#### What is expected
Output every entry exactly, without any pictures.

#### Source records
--------
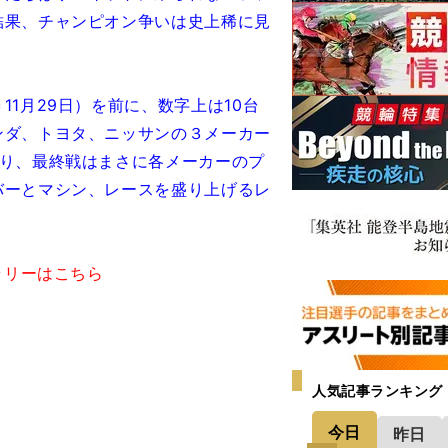
結果、チャンピオン争いは史上稀に見
1月29日）を前に、数字上は10台
ンダ、トヨタ、ニッサンの３メーカー
なり、最終戦はまさに各メーカーのプ
バーとマシン、レースを盛り上げるレ
ラリーはこちら
人気記事ランキング
今日
昨日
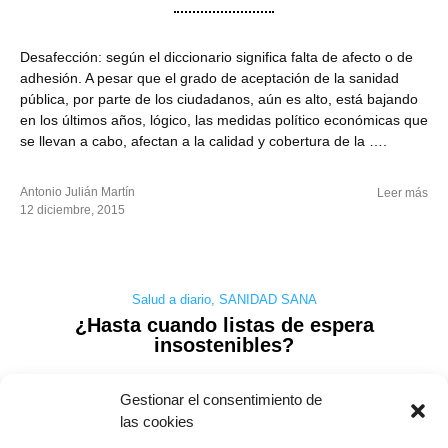
Desafección: según el diccionario significa falta de afecto o de
adhesión. A pesar que el grado de aceptación de la sanidad
pública, por parte de los ciudadanos, aún es alto, está bajando
en los últimos años, lógico, las medidas político económicas que
se llevan a cabo, afectan a la calidad y cobertura de la ….
Antonio Julián Martín
Leer más
12 diciembre, 2015
Salud a diario
,
SANIDAD SANA
¿Hasta cuando listas de espera
insostenibles?
Gestionar el consentimiento de
las cookies
Cuando se entra en El Portal de Salud de la Junta de Castilla y
León, y en el apartado dedicado al “ciudadano” se entra en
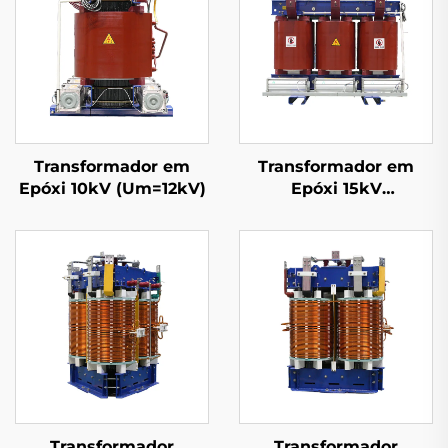
Transformador em
Transformador em
Epóxi 10kV (Um=12kV)
Epóxi 15kV
(Um=17,5kV)
Transformador
Transformador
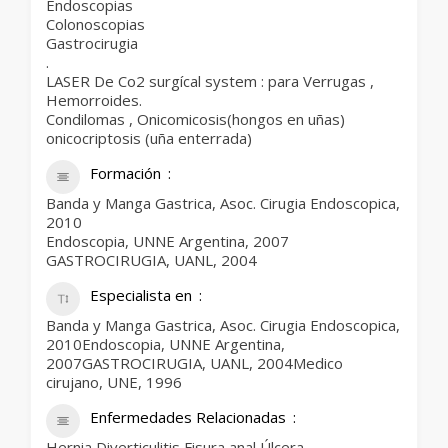
Endoscopias
Colonoscopias
Gastrocirugia
.
LASER De Co2 surgícal system : para Verrugas ,
Hemorroides.
Condilomas , Onicomicosis(hongos en uñas)
onicocriptosis (uña enterrada)
Formación
Banda y Manga Gastrica, Asoc. Cirugia Endoscopica,
2010
Endoscopia, UNNE Argentina, 2007
GASTROCIRUGIA, UANL, 2004
Especialista en
Banda y Manga Gastrica, Asoc. Cirugia Endoscopica,
2010Endoscopia, UNNE Argentina,
2007GASTROCIRUGIA, UANL, 2004Medico
cirujano, UNE, 1996
Enfermedades Relacionadas
Hernia Diverticulitis Fisura anal Úlcera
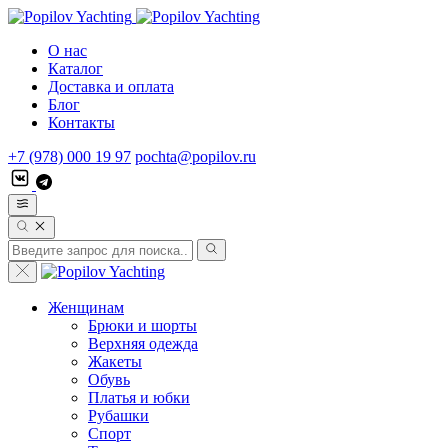
О нас
Каталог
Доставка и оплата
Блог
Контакты
+7 (978) 000 19 97
pochta@popilov.ru
Женщинам
Брюки и шорты
Верхняя одежда
Жакеты
Обувь
Платья и юбки
Рубашки
Спорт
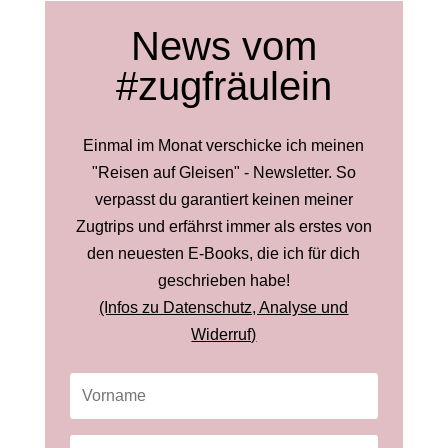
News vom
#zugfräulein
Einmal im Monat verschicke ich meinen
"Reisen auf Gleisen" - Newsletter. So
verpasst du garantiert keinen meiner
Zugtrips und erfährst immer als erstes von
den neuesten E-Books, die ich für dich
geschrieben habe!
(Infos zu Datenschutz, Analyse und
Widerruf)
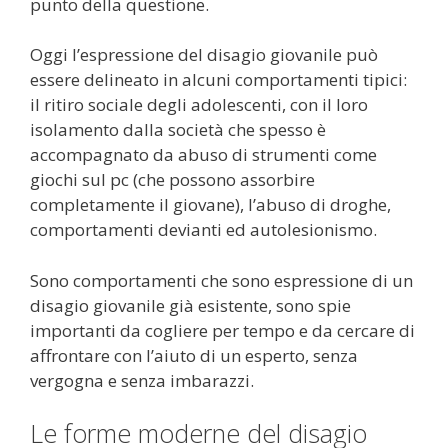
punto della questione.
Oggi l’espressione del disagio giovanile può
essere delineato in alcuni comportamenti tipici:
il ritiro sociale degli adolescenti, con il loro
isolamento dalla società che spesso è
accompagnato da abuso di strumenti come
giochi sul pc (che possono assorbire
completamente il giovane), l’abuso di droghe,
comportamenti devianti ed autolesionismo.
Sono comportamenti che sono espressione di un
disagio giovanile già esistente, sono spie
importanti da cogliere per tempo e da cercare di
affrontare con l’aiuto di un esperto, senza
vergogna e senza imbarazzi.
Le forme moderne del disagio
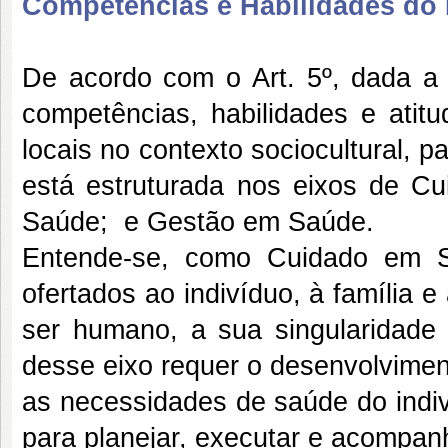
Competências e Habilidades do P
De acordo com o Art. 5º, dada a 
competências, habilidades e atit
locais no contexto sociocultural, p
está estruturada nos eixos de C
Saúde; e Gestão em Saúde.
Entende-se, como Cuidado em S
ofertados ao indivíduo, à família
ser humano, a sua singularidade
desse eixo requer o desenvolviment
as necessidades de saúde do indi
para planejar, executar e acompan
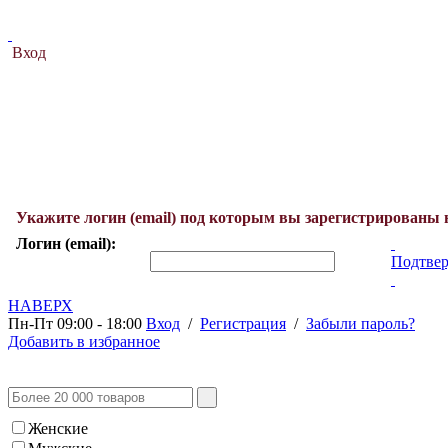
Вход
Укажите логин (email) под которым вы зарегистрированы 
Логин (email):
Подтвер
НАВЕРХ
Пн-Пт 09:00 - 18:00
Вход
/
Регистрация
/
Забыли пароль?
Добавить в избранное
Женские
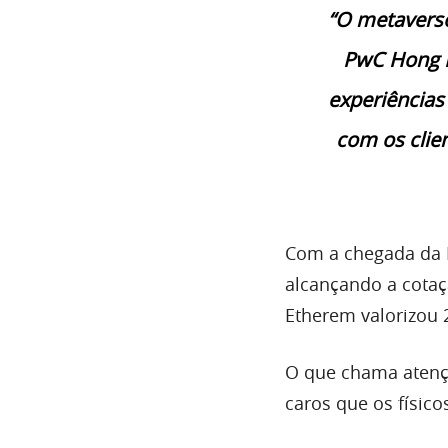
“O metaverso
PwC Hong K
experiências
com os clie
Com a chegada da P
alcançando a cotaç
Etherem valorizou
O que chama atençã
caros que os físic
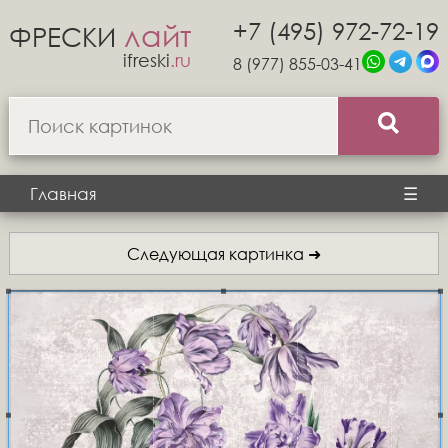
+7 (495) 972-72-19
лайт
ФРЕСКИ
ifreski
.ru
8 (977) 855-03-41
Главная
☰
Следующая картинка ➜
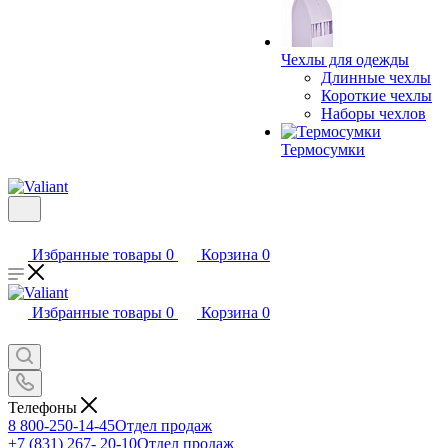
Чехлы для одежды
Длинные чехлы
Короткие чехлы
Наборы чехлов
Термосумки
Избранные товары
0
Корзина
0
Избранные товары
0
Корзина
0
Телефоны
8 800-250-14-45
Отдел продаж
+7 (831) 267- 20-10
Отдел продаж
--------
#### Worked solution
結果、チャンピオン争いは史上稀に見
1月29日）を前に、数字上は10台
ンダ、トヨタ、ニッサンの３メーカー
なり、最終戦はまさに各メーカーのプ
バーとマシン、レースを盛り上げるレ
ラリーはこちら
人気記事ランキング
今日
昨日
Desafección: según el diccionario significa falta de afecto o de
adhesión. A pesar que el grado de aceptación de la sanidad
pública, por parte de los ciudadanos, aún es alto, está bajando
en los últimos años, lógico, las medidas político económicas que
se llevan a cabo, afectan a la calidad y cobertura de la ….
Antonio Julián Martín
Leer más
12 diciembre, 2015
Salud a diario
,
SANIDAD SANA
¿Hasta cuando listas de espera
insostenibles?
Gestionar el consentimiento de
las cookies
Cuando se entra en El Portal de Salud de la Junta de Castilla y
León, y en el apartado dedicado al “ciudadano” se entra en
Transformador em
Transformador em
Epóxi 10kV (Um=12kV)
Epóxi 15kV
(Um=17,5kV)
Transformador
Transformador
Endoscopias
Colonoscopias
Gastrocirugia
.
LASER De Co2 surgícal system : para Verrugas ,
Hemorroides.
Condilomas , Onicomicosis(hongos en uñas)
onicocriptosis (uña enterrada)
Formación
Banda y Manga Gastrica, Asoc. Cirugia Endoscopica,
2010
Endoscopia, UNNE Argentina, 2007
GASTROCIRUGIA, UANL, 2004
Especialista en
Banda y Manga Gastrica, Asoc. Cirugia Endoscopica,
2010Endoscopia, UNNE Argentina,
2007GASTROCIRUGIA, UANL, 2004Medico
cirujano, UNE, 1996
Enfermedades Relacionadas
Hernia Diverticulitis Fisura anal Úlcera
О нас
Каталог
Доставка и оплата
Блог
Контакты
+7 (978) 000 19 97
pochta@popilov.ru
Женщинам
Брюки и шорты
Верхняя одежда
Жакеты
Обувь
Платья и юбки
Рубашки
Спорт
News vom
#zugfräulein
Einmal im Monat verschicke ich meinen
"Reisen auf Gleisen" - Newsletter. So
verpasst du garantiert keinen meiner
Zugtrips und erfährst immer als erstes von
den neuesten E-Books, die ich für dich
geschrieben habe!
(Infos zu Datenschutz, Analyse und
Widerruf)
punto della questione.
Oggi l’espressione del disagio giovanile può
essere delineato in alcuni comportamenti tipici:
il ritiro sociale degli adolescenti, con il loro
isolamento dalla società che spesso è
accompagnato da abuso di strumenti come
giochi sul pc (che possono assorbire
completamente il giovane), l’abuso di droghe,
comportamenti devianti ed autolesionismo.
Sono comportamenti che sono espressione di un
disagio giovanile già esistente, sono spie
importanti da cogliere per tempo e da cercare di
affrontare con l’aiuto di un esperto, senza
vergogna e senza imbarazzi.
Le forme moderne del disagio
Competências e Habilidades do P
De acordo com o Art. 5º, dada a 
competências, habilidades e atit
locais no contexto sociocultural, p
está estruturada nos eixos de C
Saúde; e Gestão em Saúde.
Entende-se, como Cuidado em S
ofertados ao indivíduo, à família
ser humano, a sua singularidade
desse eixo requer o desenvolviment
as necessidades de saúde do indi
para planejar, executar e acompan
Вход
Укажите логин (email) под которым вы зарегистрированы 
Логин (email):
Подтвер
НАВЕРХ
Пн-Пт 09:00 - 18:00
Вход
/
Регистрация
/
Забыли пароль?
Добавить в избранное
Женские
“O metaverso
PwC Hong K
experiências
com os clie
Com a chegada da P
alcançando a cotaç
Etherem valorizou
O que chama atençã
caros que os físic
+7 (495) 972-72-19
лайт
ФРЕСКИ
ifreski
.ru
8 (977) 855-03-41
Главная
☰
Следующая картинка ➜
Чехлы для одежды
Длинные чехлы
Короткие чехлы
Наборы чехлов
Термосумки
Избранные товары
0
Корзина
0
Избранные товары
0
Корзина
0
Телефоны
8 800-250-14-45
Отдел продаж
+7 (831) 267- 20-10
Отдел продаж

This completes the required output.